BRIEF »
Express the data from the line with "pose: elev=41.4 azim=58.9" to the line with "Dot at: (287, 193)" as a Markdown table with columns Row and Line, numbering each row and leaving out any blank lines.

MATERIAL FOR THIS TASK »
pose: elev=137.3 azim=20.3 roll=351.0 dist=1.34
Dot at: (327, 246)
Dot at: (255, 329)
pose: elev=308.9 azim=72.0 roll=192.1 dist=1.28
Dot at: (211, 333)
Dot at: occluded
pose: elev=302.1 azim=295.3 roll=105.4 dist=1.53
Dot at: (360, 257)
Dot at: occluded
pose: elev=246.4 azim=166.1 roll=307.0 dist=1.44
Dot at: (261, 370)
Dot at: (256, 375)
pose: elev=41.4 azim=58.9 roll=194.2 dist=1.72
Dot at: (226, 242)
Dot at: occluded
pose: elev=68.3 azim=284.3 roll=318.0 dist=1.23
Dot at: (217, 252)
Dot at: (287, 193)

--

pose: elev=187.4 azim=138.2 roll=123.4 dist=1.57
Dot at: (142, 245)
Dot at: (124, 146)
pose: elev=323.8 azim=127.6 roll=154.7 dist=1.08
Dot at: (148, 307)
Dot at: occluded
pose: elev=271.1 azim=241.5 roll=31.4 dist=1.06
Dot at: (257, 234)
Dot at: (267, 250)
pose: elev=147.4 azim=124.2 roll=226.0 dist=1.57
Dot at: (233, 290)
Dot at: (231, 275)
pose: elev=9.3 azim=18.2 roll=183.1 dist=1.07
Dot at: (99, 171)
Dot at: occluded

RESPONSE TO THIS TASK »
| Row | Line |
|---|---|
| 1 | pose: elev=41.4 azim=58.9 roll=194.2 dist=1.72 |
| 2 | Dot at: (226, 242) |
| 3 | Dot at: occluded |
| 4 | pose: elev=68.3 azim=284.3 roll=318.0 dist=1.23 |
| 5 | Dot at: (217, 252) |
| 6 | Dot at: (287, 193) |